A second opposition newspaper editor was issued a subpoena Wednesday, to answer questions on a number of criminal charges, just one week after the jailing of his colleague.
The subpoena calls for Dam Sith, editor of Moneaksekar Khmer, to appear in court July 14, for questioning in a government lawsuit for defamation, insult, disinformation, incitement and a “breaking of solidarity.”
Dam Sith was briefly jailed in a lawsuit brought by Foreign Minister Hor Namhong last year, after publishing remarks by opposition leader Sam Rainsy implicating the minister in the Khmer Rouge.
Dam Sith told VOA Khmer Wednesday he received the summons June 29.
“Until this time, I did not know that government sued me for any articles, and I am looking for lawyer to defend my case,” he said.
Long Dara, a government lawyer, said Dam Sith was being sued for 18 articles written between February and May, “published to incite a conflict among senior government officials without fact.”
The articles were over the appointment of Gen. Pol Saroeun to commander-in-chief of the Royal Cambodian Armed Forces, as he replaced Gen. Ke Kim Yan.
“We have much evidence to sue Dam Sith in these cases,” Long Dara said.
“These articles attacked the government and incited to have conflict and a break-up of internal government solidarity,” he said. “In the lawsuit, we site penal charges relating to articles 60, 61, 62, and 63 in the 1992 penal code.”

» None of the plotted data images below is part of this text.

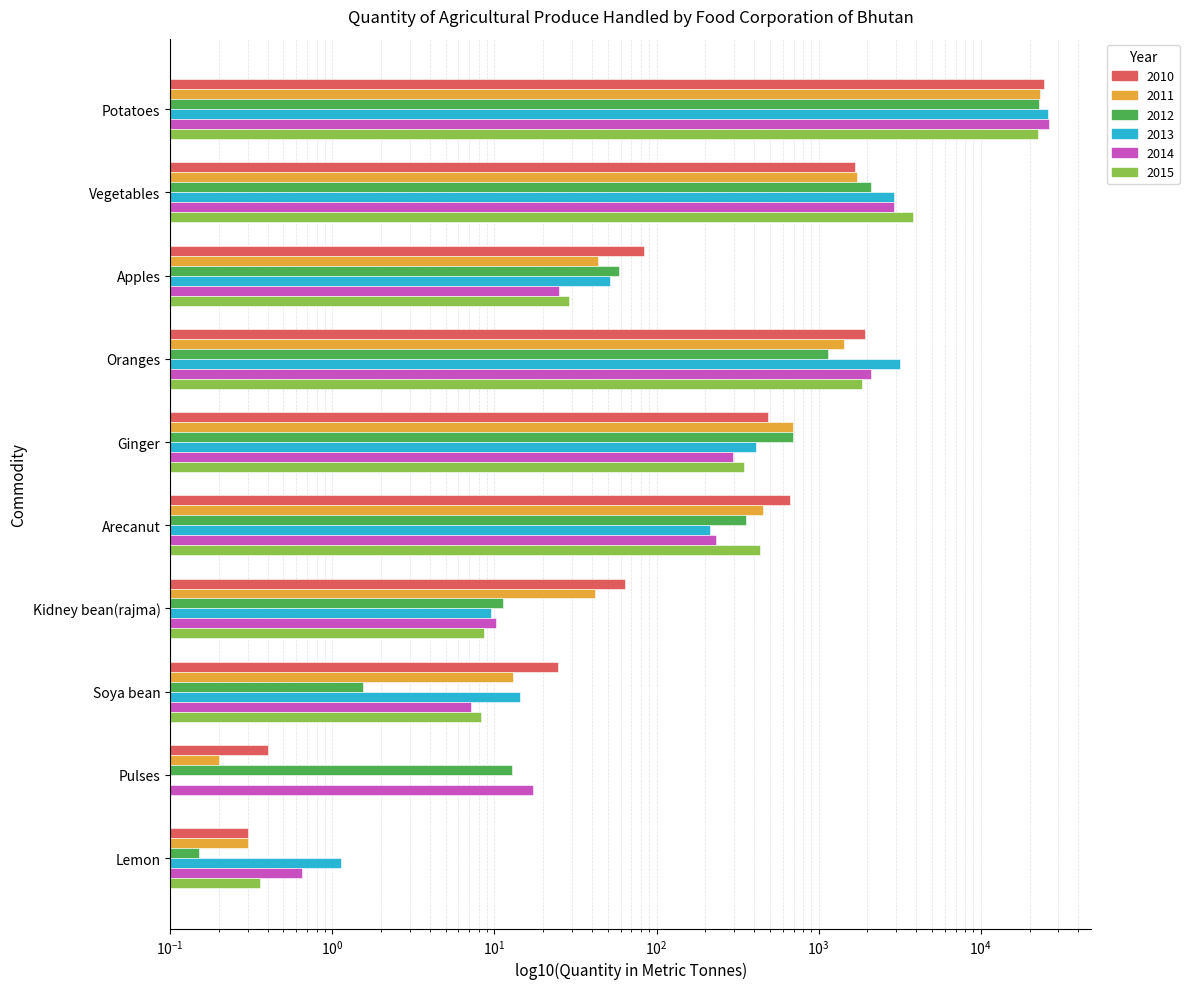

Reading left to right, extract all data points from this chart.

2010: Potatoes=24439.4	Vegetables=1672.0	Apples=83.8	Oranges=1923.8	Ginger=484.3	Arecanut=661.9	Kidney bean(rajma)=63.5	Soya bean=24.6	Pulses=0.4	Lemon=0.3
2011: Potatoes=23117.1	Vegetables=1736.2	Apples=43.5	Oranges=1433.6	Ginger=697.0	Arecanut=456.3	Kidney bean(rajma)=41.7	Soya bean=13.1	Pulses=0.2	Lemon=0.3
2012: Potatoes=22906.9	Vegetables=2097.0	Apples=58.7	Oranges=1141.6	Ginger=692.6	Arecanut=356.3	Kidney bean(rajma)=11.4	Soya bean=1.6	Pulses=12.9	Lemon=0.1
2013: Potatoes=26028.2	Vegetables=2930.9	Apples=51.7	Oranges=3176.1	Ginger=412.5	Arecanut=213.3	Kidney bean(rajma)=9.6	Soya bean=14.4	Pulses=0.0	Lemon=1.1
2014: Potatoes=26345.6	Vegetables=2923.4	Apples=24.9	Oranges=2113.0	Ginger=297.2	Arecanut=232.3	Kidney bean(rajma)=10.2	Soya bean=7.2	Pulses=17.4	Lemon=0.7
2015: Potatoes=22597.2	Vegetables=3841.4	Apples=28.8	Oranges=1853.7	Ginger=347.5	Arecanut=437.9	Kidney bean(rajma)=8.7	Soya bean=8.3	Pulses=0.0	Lemon=0.4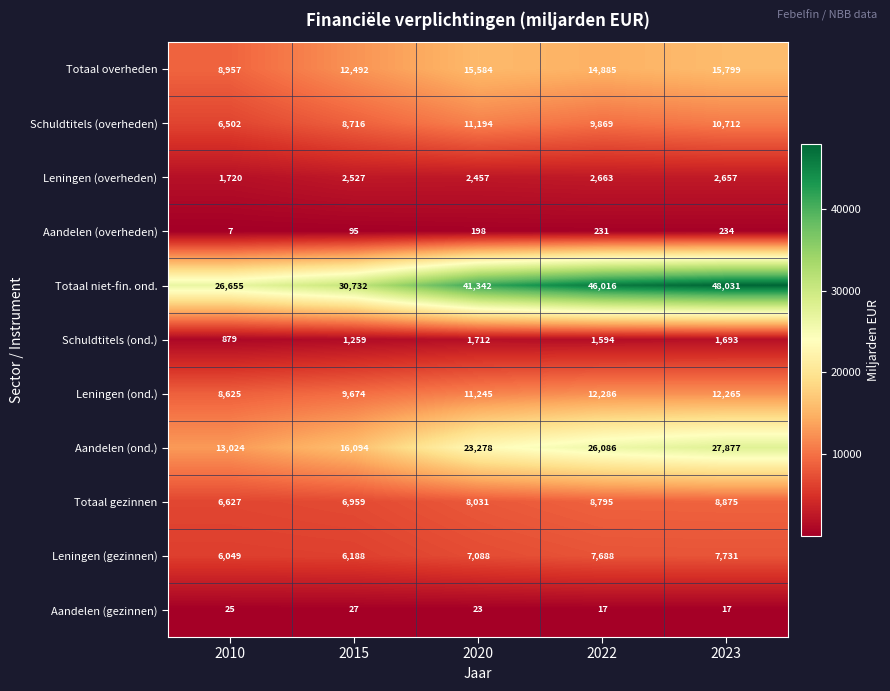

Where is Totaal overheden nearest to the value 12378?

2015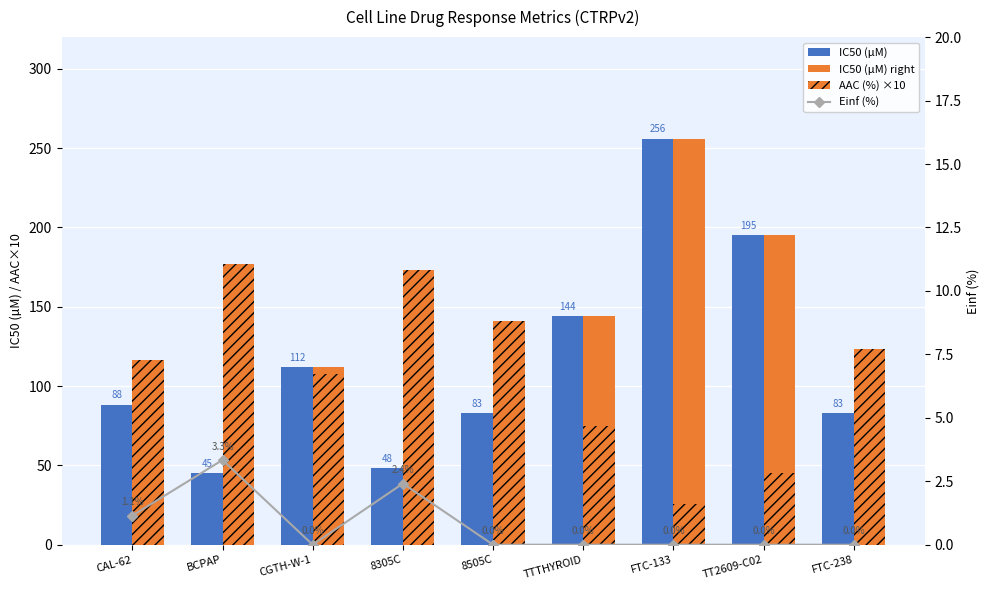

How many series are shown in this chart?

4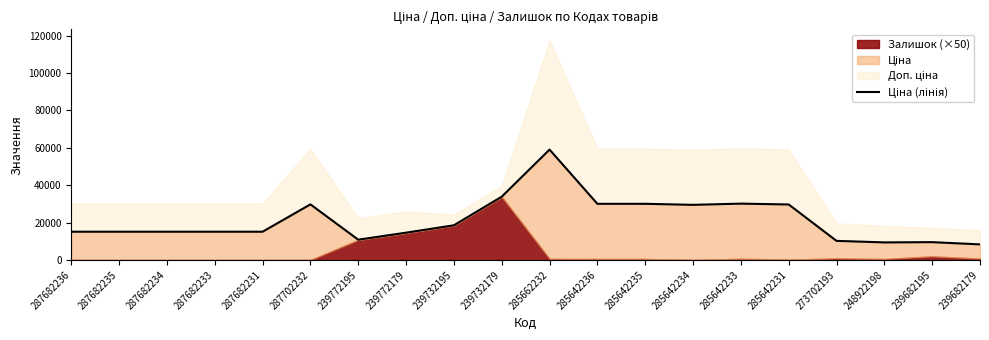

Which has a higher value, 285662232 or 285642231?

285662232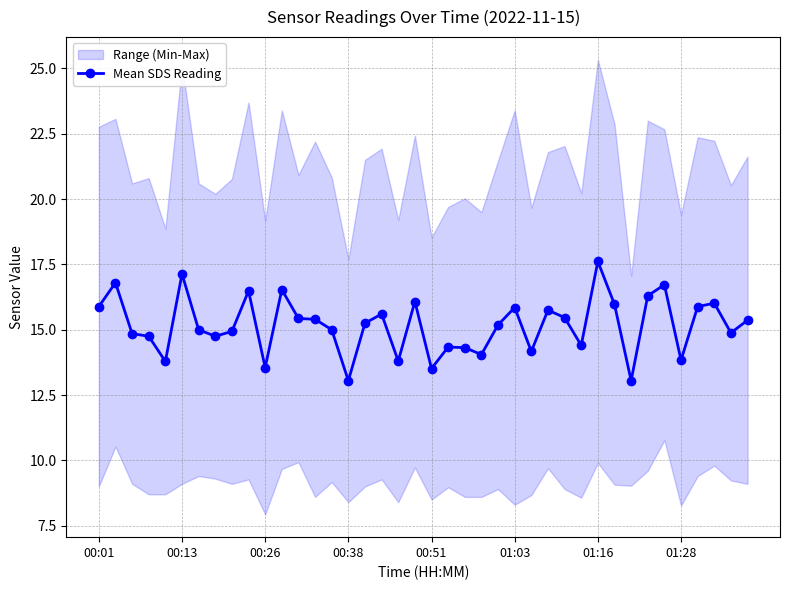

What is the highest value of the Mean SDS Reading series?

17.6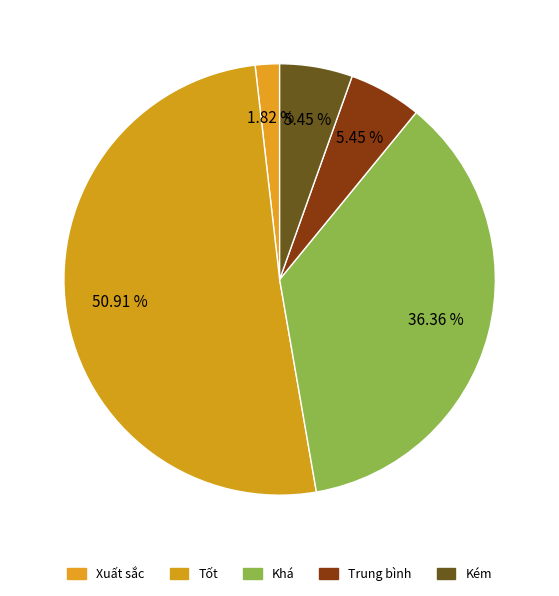

Does any single category account for the majority?

Yes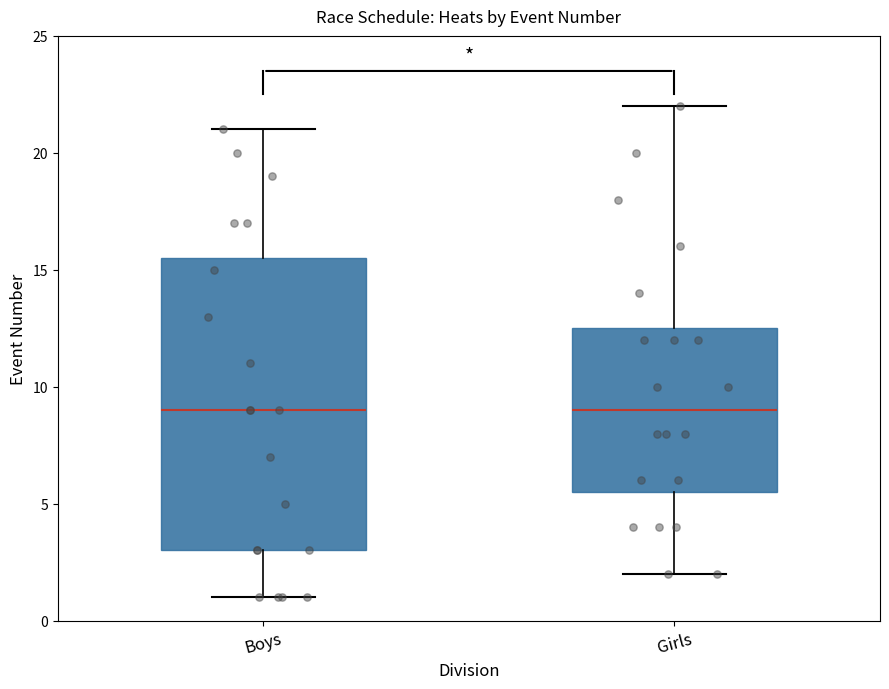

Where does the median line of the box for Girls sit on the y-axis? The values are not printed on the chart, so give them approximately, as read against the axis.

9.0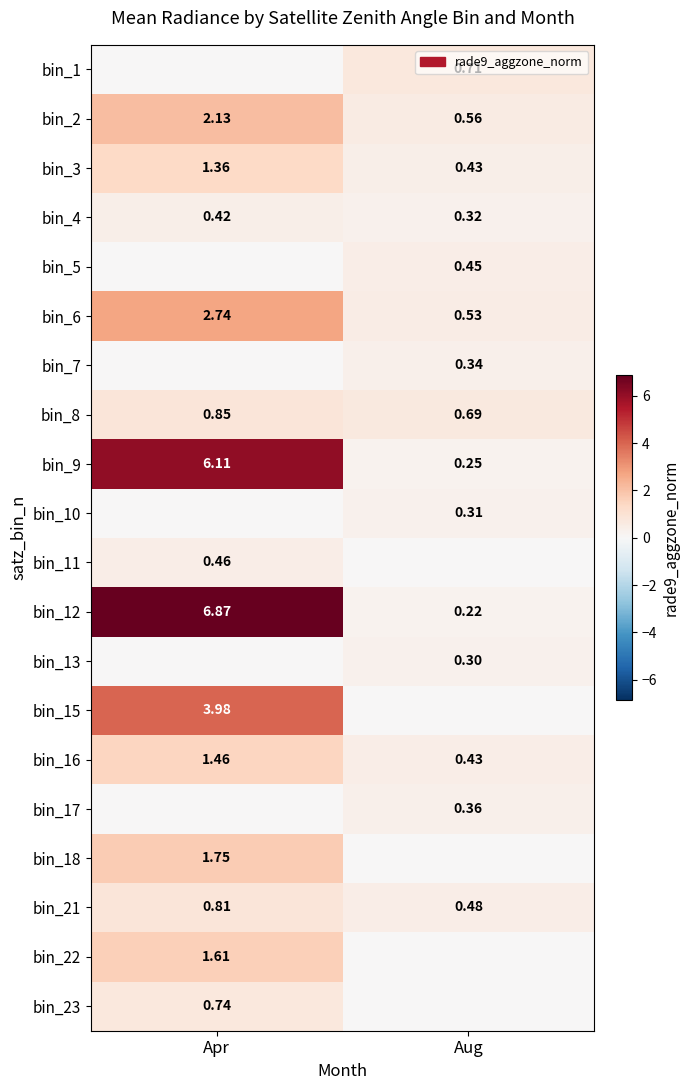

Which category has the highest value across all series?

Apr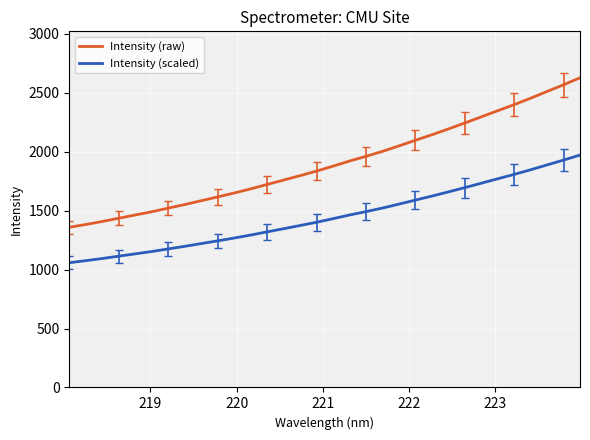

True or false: Intensity (scaled) and Intensity (raw) cross at least once.

False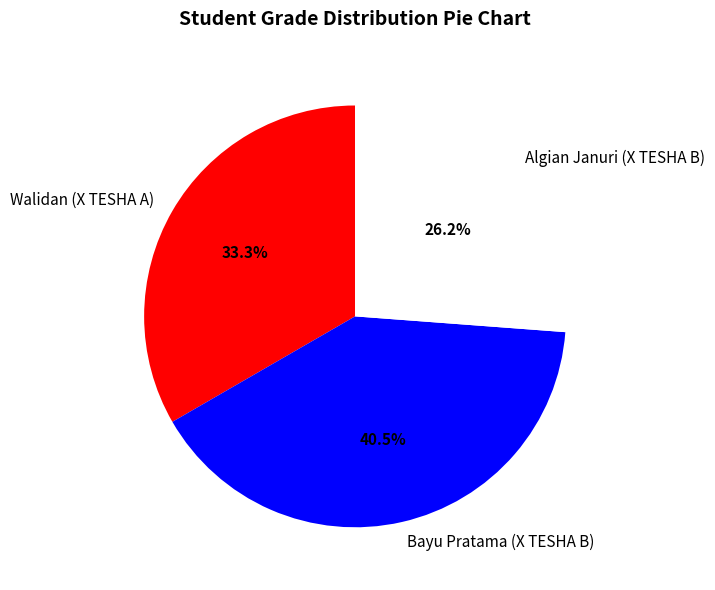

What is the ratio of the value at Bayu Pratama (X TESHA B) to the value at Algian Januri (X TESHA B)?

1.5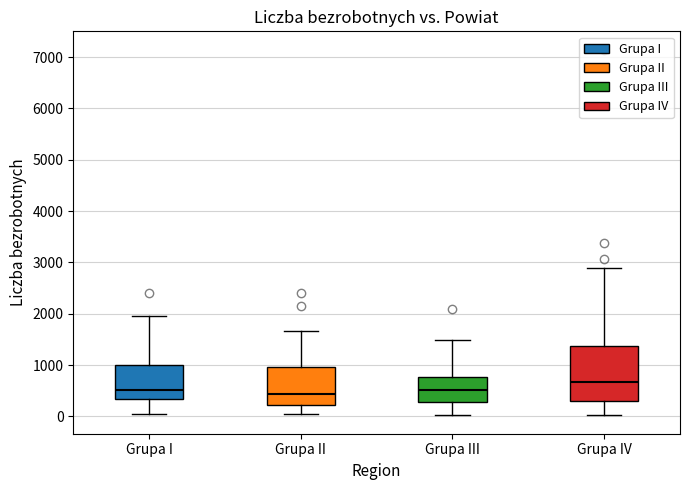

Reading left to right, read every box against the y-axis: the position of its median line, the range the box covers, and the ends of its whiskers. The values are not printed on the chart, so give them approximately, as read against the axis.

Grupa I: median 500, box 300 to 1000, whiskers 100 to 2000
Grupa II: median 400, box 200 to 1000, whiskers 0 to 1700
Grupa III: median 500, box 300 to 800, whiskers 0 to 1500
Grupa IV: median 700, box 300 to 1400, whiskers 0 to 2900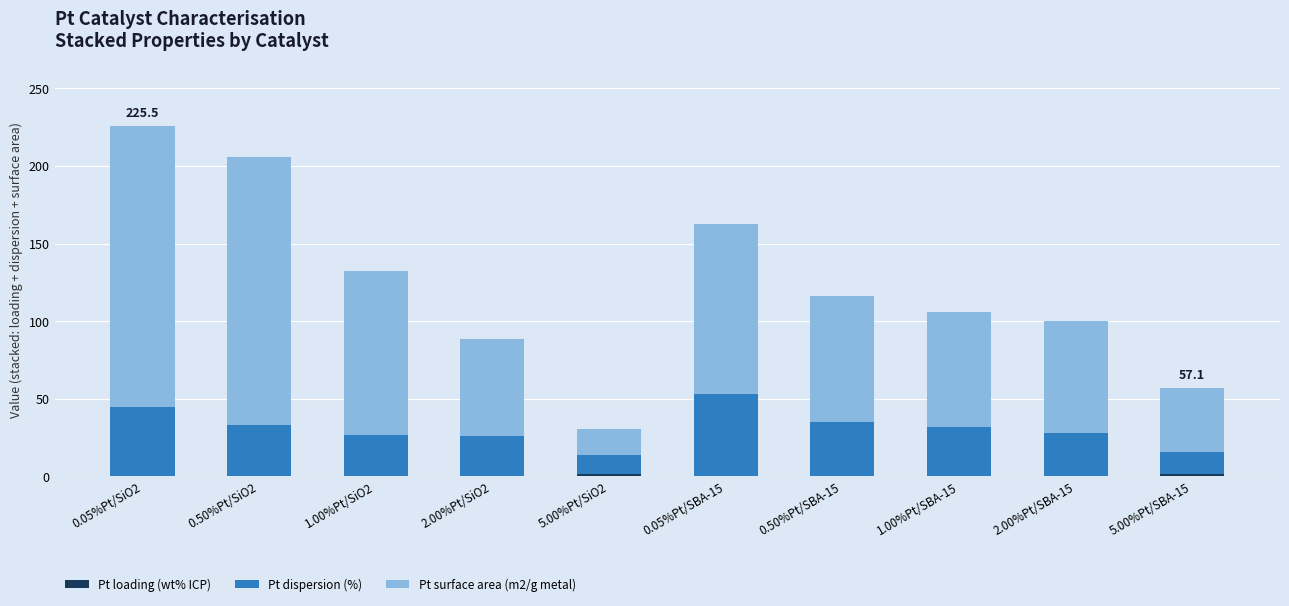

List the labels in order of Pt surface area (m2/g metal) value, largest first.

0.05%Pt/SiO2, 0.50%Pt/SiO2, 0.05%Pt/SBA-15, 1.00%Pt/SiO2, 0.50%Pt/SBA-15, 1.00%Pt/SBA-15, 2.00%Pt/SBA-15, 2.00%Pt/SiO2, 5.00%Pt/SBA-15, 5.00%Pt/SiO2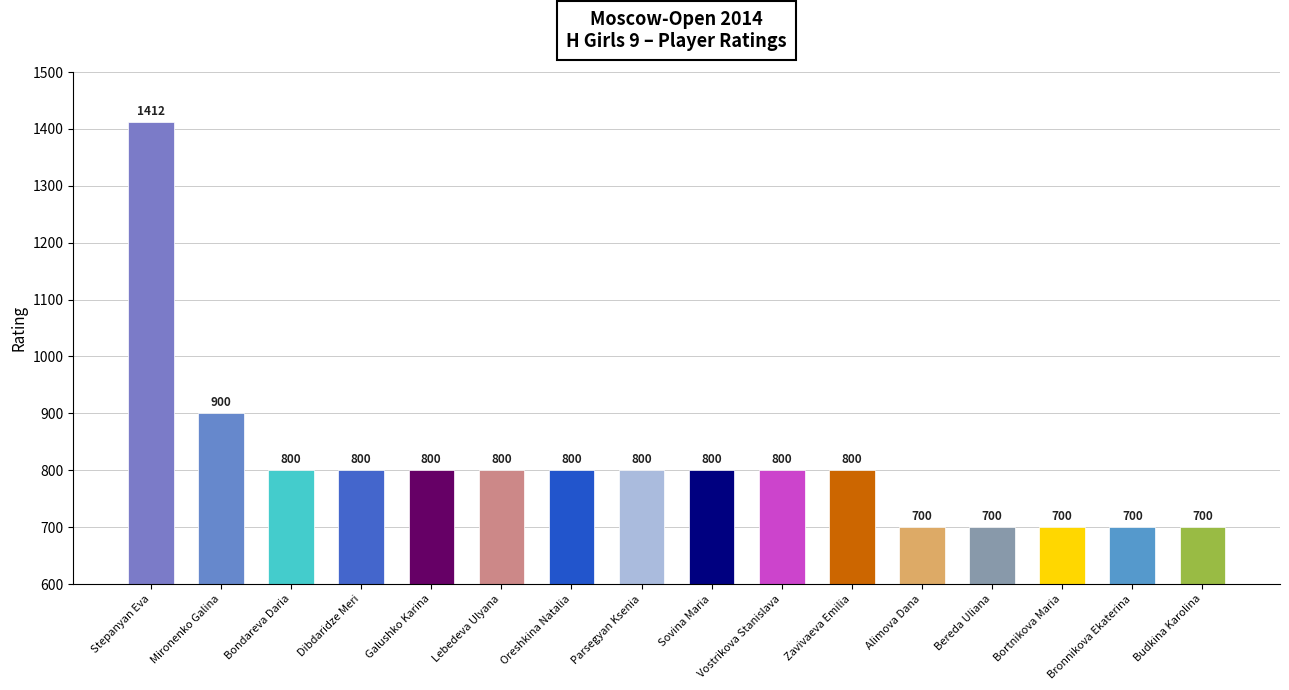

What is the maximum value shown in the chart?

1412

The case comes in the wake of a yearlong prison sentence for another opposition journalist.
Hang Chakra, chief of the Khmer Mchas Srok newspaper, was imprisoned and fined after publishing reports in April and May that implicated Council Minister Sok An in corrupt practices.
“I would like to call for the court to seriously investigate and to request the court use the media law to sentence or to have a hearing for Dam Sith’s case,” Um Sarin, president of the Cambodian Association for Protection of Journalists, said Wednesday.